= Al-Sabinah camp =

Palestinian refugee camp in Syria

Al-Sabinah camp is a Palestinian refugee camp located in southern Syria, specifically next to the town of Al-Sabinah in Rif Dimashq Governorate, 14 kilometers south of Damascus. It was founded in 1948 on an area of 0.03 square kilometers of land. The residents of the camp were largely Palestinian refugees who had been displaced during the 1948 Palestine war, and in addition later on by Palestinians who had moved to the Golan Heights before being displaced as a result of the Six-Day War in 1967.

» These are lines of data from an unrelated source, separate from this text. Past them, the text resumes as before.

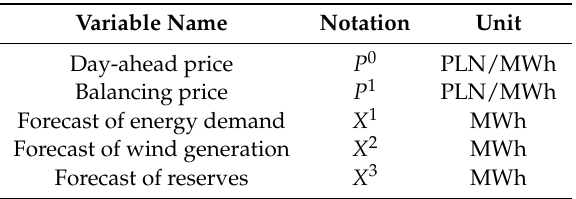
Table 1. Notation for the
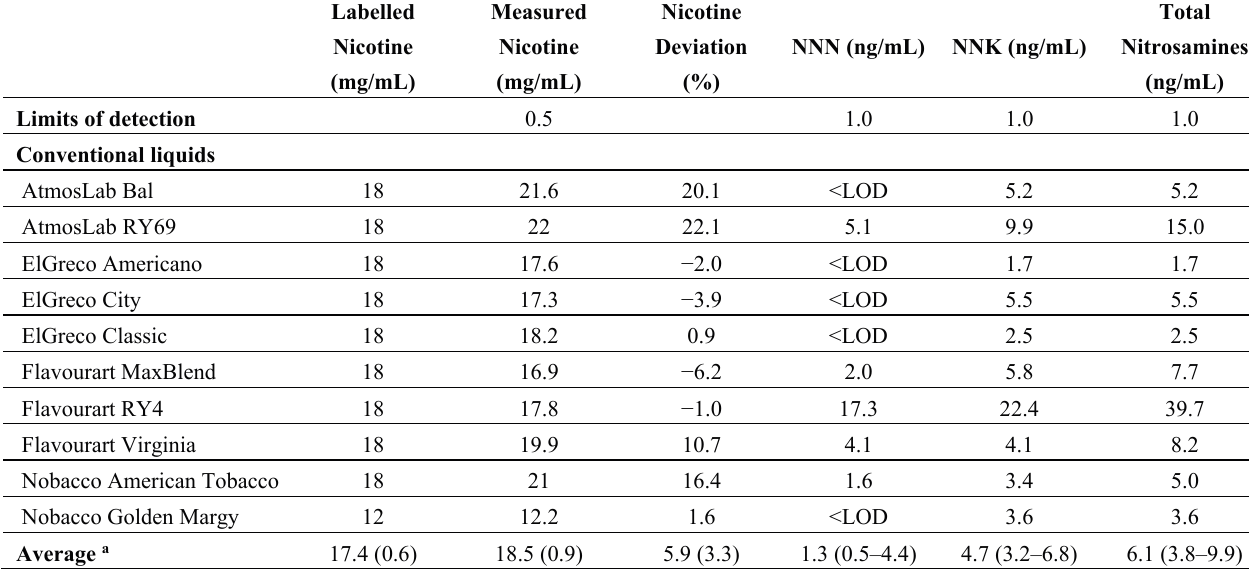
Table 1. Nicotine and tobacco-specific nitrosamines in electronic cigarette liquids produced with conventional flavours or natural extracts of tobacco (NET). Deviation from labelled nicotine level is also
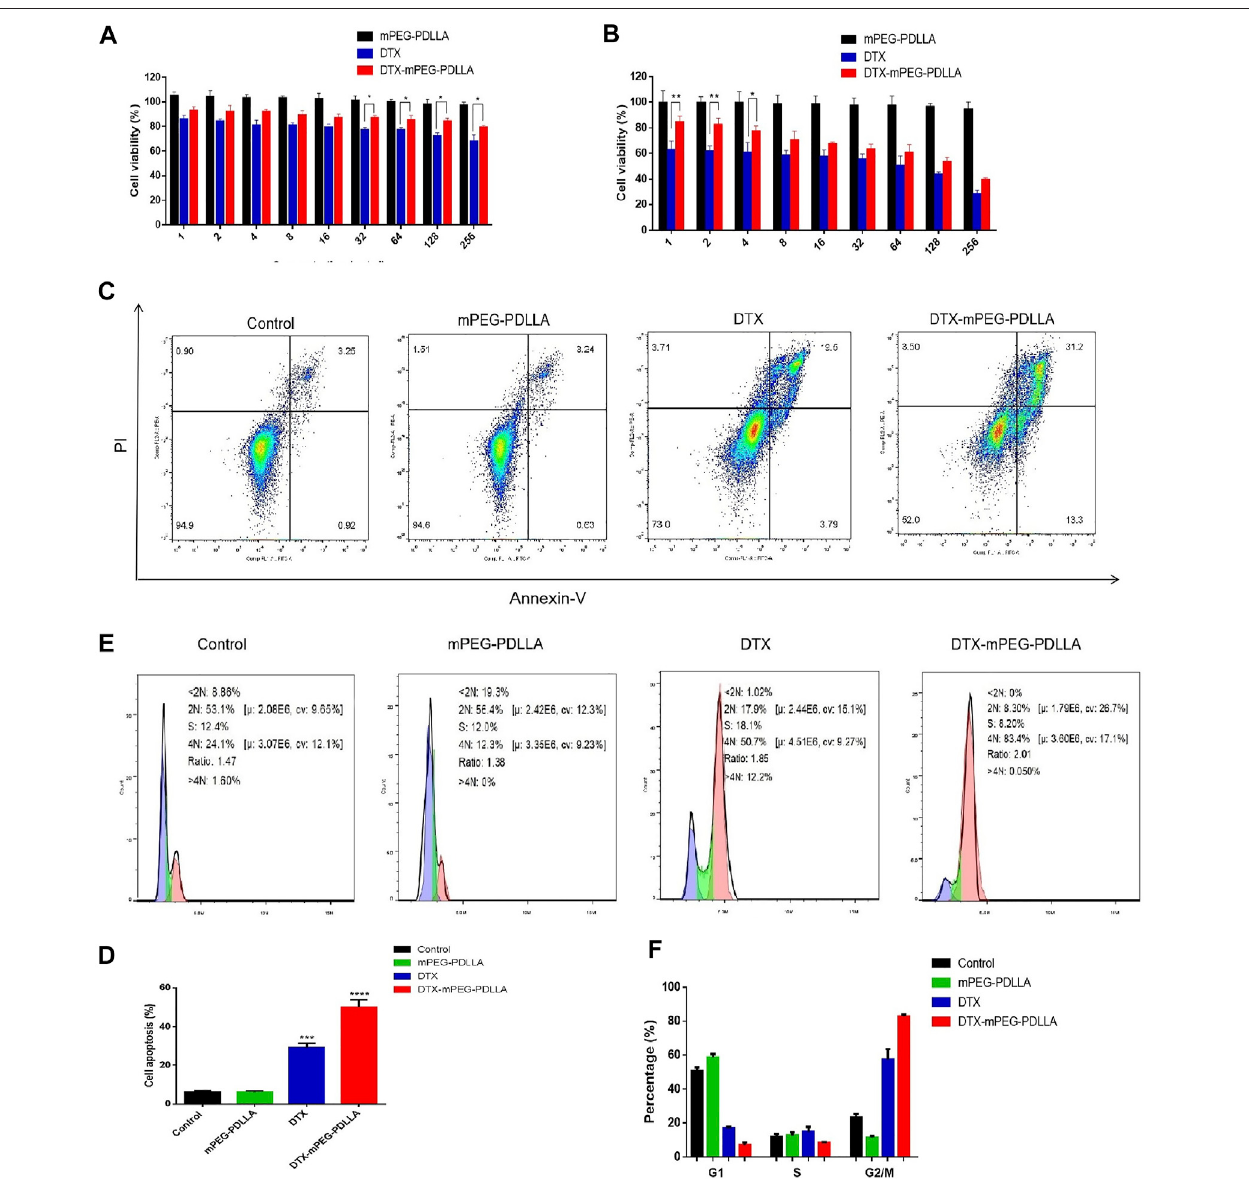
FIGURE4| Antitumor activity ofDTX-mPEG-PDLLAmicellesinovarian cancercells. (A,B) CytotoxicityofmPEG-PDLLA,DTX,and DTX-mPEG-PDLLA micellesin SKOV-3 human ovarian cancer cells treated for 24 and 48 h, respectively ( n = 3, mean ± SD); * p < 0.05 and ** p < 0.01. (C) Apoptosis induction of SKOV-3 cells treated with mPEG-PDLLA, DTX, and DTX-mPEG-PDLLA for 48 h analyzed by the Annexin V-FITC Apoptosis Detection Kit. (D) Results representing three-independent experiments; *** p < 0.001, **** p < 0.0001 vs. the control group. (E,F) Cell cycle assays and analysis of mPEG-PDLLA, DTX, and DTX-mPEG-PDLLA micelles in SKOV-3 cells treated for 48 h, respectively ( n = 3, mean ±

Due to the military confrontations that took place in the camp in 2013, all of its 22,600 residents were displaced. Some families then left the country in search of refuge in neighboring countries. Government forces regained control of the camp in late 2013. The camp remained closed for almost four years and housing and infrastructure had been severely damaged.

In September 2017, civilians were able to return to their homes. In 2018, all UNRWA facilities were rehabilitated, including three schools, the Environmental Health Office, the Office of Social Workers, the Food Distribution Center, the Health Center and the Community Center. The agency also provided support to Palestinian refugees by transporting water and clearing rubble from main streets and corridors.

According to statistics for the academic year 2020–2021, the number of students in the camp includes more than 3,766 children at six UNRWA schools. More than 16,000 of the 22,600 people have returned to the camp as of March 2021, while another 4,000 remain in the area around the camp.

The majority of refugees previously worked in factories and industrial facilities, or as day laborers on farms owned by Syrians. Women mostly worked as domestic servants in Damascus to support family income. Such opportunities have diminished since then, during the conflict, and the unemployment rate remains very high with limited financial resources.

Like other areas in Syria, displacement, unemployment, inflation, and protection and security risks are among the main concerns shared among both Palestinian refugees and Syrians. The 10-year conflict has led to an increase in early marriages, child labour, drug abuse, violence and psychological problems. Despite financial constraints, UNRWA has strengthened its efforts to conduct preventive and awareness-raising activities and to provide psychosocial support through its schools and the Community Centre. The situation was further exacerbated by the COVID-19 pandemic.